-- Exercise objective --
Beginning with the line where "- Anunciar ganador" appears, please restate each line of the records below word for word until the last one, inclusive, and nothing else.

-=-=-

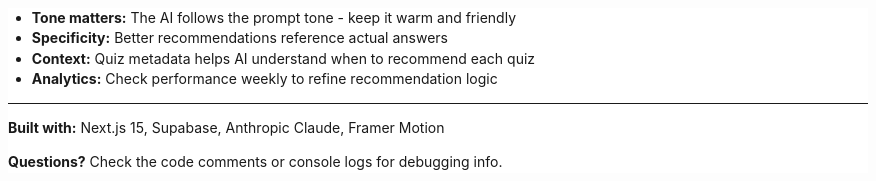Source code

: - **Tone matters:** The AI follows the prompt tone - keep it warm and friendly
- **Specificity:** Better recommendations reference actual answers
- **Context:** Quiz metadata helps AI understand when to recommend each quiz
- **Analytics:** Check performance weekly to refine recommendation logic

---

**Built with:** Next.js 15, Supabase, Anthropic Claude, Framer Motion

**Questions?** Check the code comments or console logs for debugging info.
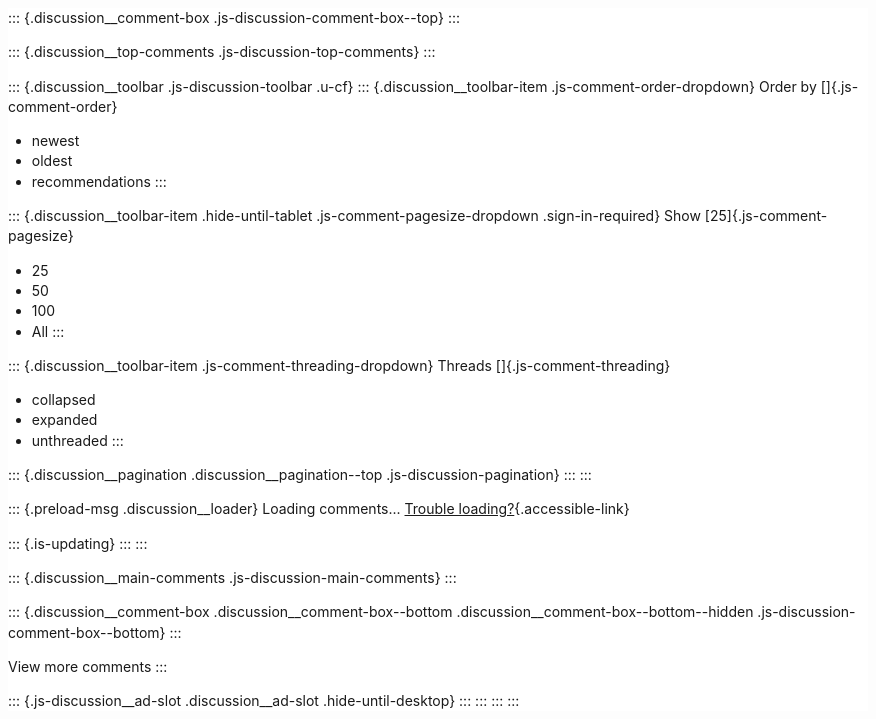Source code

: ::: {.discussion__comment-box .js-discussion-comment-box--top}
:::

::: {.discussion__top-comments .js-discussion-top-comments}
:::

::: {.discussion__toolbar .js-discussion-toolbar .u-cf}
::: {.discussion__toolbar-item .js-comment-order-dropdown}
Order by []{.js-comment-order}

-   newest
-   oldest
-   recommendations
:::

::: {.discussion__toolbar-item .hide-until-tablet .js-comment-pagesize-dropdown .sign-in-required}
Show [25]{.js-comment-pagesize}

-   25
-   50
-   100
-   All
:::

::: {.discussion__toolbar-item .js-comment-threading-dropdown}
Threads []{.js-comment-threading}

-   collapsed
-   expanded
-   unthreaded
:::

::: {.discussion__pagination .discussion__pagination--top .js-discussion-pagination}
:::
:::

::: {.preload-msg .discussion__loader}
Loading comments... [Trouble
loading?](/discussion/p/4aepp){.accessible-link}

::: {.is-updating}
:::
:::

::: {.discussion__main-comments .js-discussion-main-comments}
:::

::: {.discussion__comment-box .discussion__comment-box--bottom .discussion__comment-box--bottom--hidden .js-discussion-comment-box--bottom}
:::

View more comments
:::

::: {.js-discussion__ad-slot .discussion__ad-slot .hide-until-desktop}
:::
:::
:::
:::
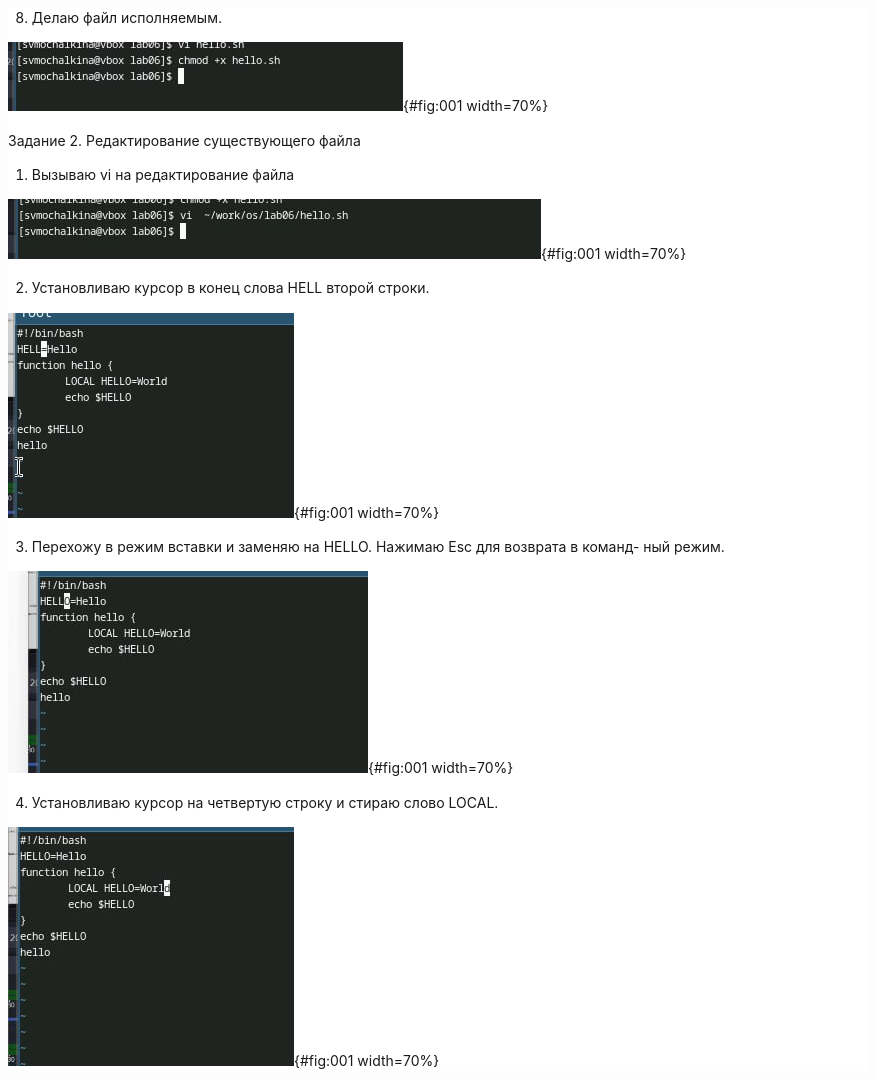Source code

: 8) Делаю файл исполняемым.

![рис.7](image/7.jpg){#fig:001 width=70%}


Задание 2. Редактирование существующего файла
1) Вызываю vi на редактирование файла

![рис.8](image/8.jpg){#fig:001 width=70%}

2) Установливаю курсор в конец слова HELL второй строки.

![рис.9](image/9.jpg){#fig:001 width=70%}

3) Перехожу в режим вставки и заменяю на HELLO. Нажимаю Esc для возврата в команд-
ный режим.

![рис.10](image/10.jpg){#fig:001 width=70%}

4) Установливаю курсор на четвертую строку и стираю слово LOCAL.

![рис.11](image/11.jpg){#fig:001 width=70%}
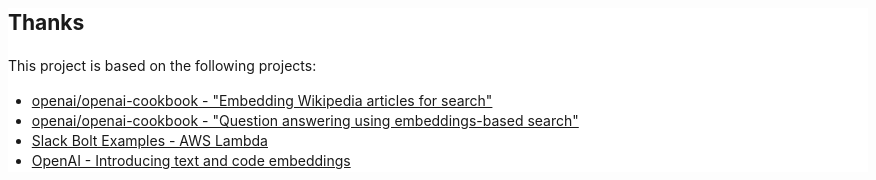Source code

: ## Thanks

This project is based on the following projects:

- [openai/openai-cookbook - "Embedding Wikipedia articles for search"](https://github.com/openai/openai-cookbook/blob/d67c4181abe9dfd871d382930bb778b7014edc66/examples/Embedding_Wikipedia_articles_for_search.ipynb)
- [openai/openai-cookbook - "Question answering using embeddings-based search"](https://github.com/openai/openai-cookbook/blob/main/examples/Question_answering_using_embeddings.ipynb)
- [Slack Bolt Examples - AWS Lambda](https://github.com/slackapi/bolt-python/blob/main/examples/aws_lambda/aws_lambda.py)
- [OpenAI - Introducing text and code embeddings](https://openai.com/blog/introducing-text-and-code-embeddings)
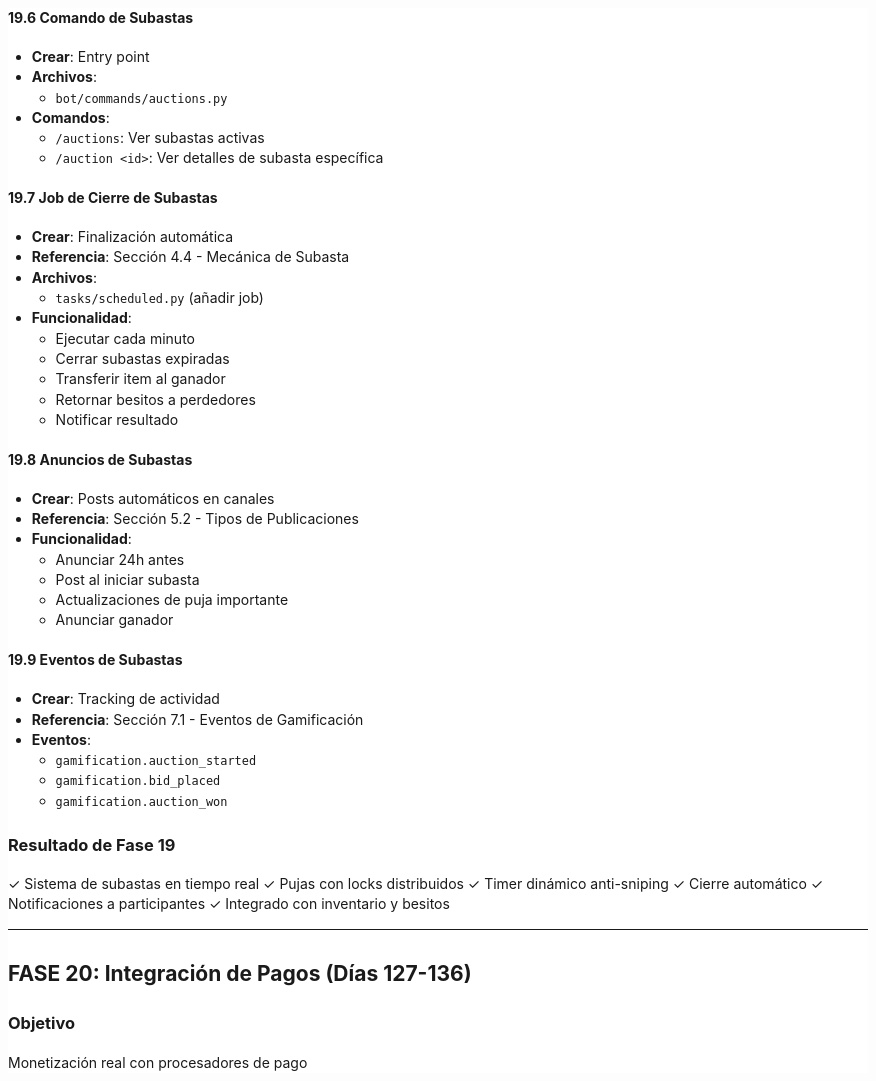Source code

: #### 19.6 Comando de Subastas
- **Crear**: Entry point
- **Archivos**:
  - `bot/commands/auctions.py`
- **Comandos**:
  - `/auctions`: Ver subastas activas
  - `/auction <id>`: Ver detalles de subasta específica

#### 19.7 Job de Cierre de Subastas
- **Crear**: Finalización automática
- **Referencia**: Sección 4.4 - Mecánica de Subasta
- **Archivos**:
  - `tasks/scheduled.py` (añadir job)
- **Funcionalidad**:
  - Ejecutar cada minuto
  - Cerrar subastas expiradas
  - Transferir item al ganador
  - Retornar besitos a perdedores
  - Notificar resultado

#### 19.8 Anuncios de Subastas
- **Crear**: Posts automáticos en canales
- **Referencia**: Sección 5.2 - Tipos de Publicaciones
- **Funcionalidad**:
  - Anunciar 24h antes
  - Post al iniciar subasta
  - Actualizaciones de puja importante
  - Anunciar ganador

#### 19.9 Eventos de Subastas
- **Crear**: Tracking de actividad
- **Referencia**: Sección 7.1 - Eventos de Gamificación
- **Eventos**:
  - `gamification.auction_started`
  - `gamification.bid_placed`
  - `gamification.auction_won`

### Resultado de Fase 19
✓ Sistema de subastas en tiempo real
✓ Pujas con locks distribuidos
✓ Timer dinámico anti-sniping
✓ Cierre automático
✓ Notificaciones a participantes
✓ Integrado con inventario y besitos

---

## FASE 20: Integración de Pagos (Días 127-136)

### Objetivo
Monetización real con procesadores de pago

-=-=-

-- Response to the task --
  - Anunciar ganador

#### 19.9 Eventos de Subastas
- **Crear**: Tracking de actividad
- **Referencia**: Sección 7.1 - Eventos de Gamificación
- **Eventos**:
  - `gamification.auction_started`
  - `gamification.bid_placed`
  - `gamification.auction_won`

### Resultado de Fase 19
✓ Sistema de subastas en tiempo real
✓ Pujas con locks distribuidos
✓ Timer dinámico anti-sniping
✓ Cierre automático
✓ Notificaciones a participantes
✓ Integrado con inventario y besitos

---

## FASE 20: Integración de Pagos (Días 127-136)

### Objetivo
Monetización real con procesadores de pago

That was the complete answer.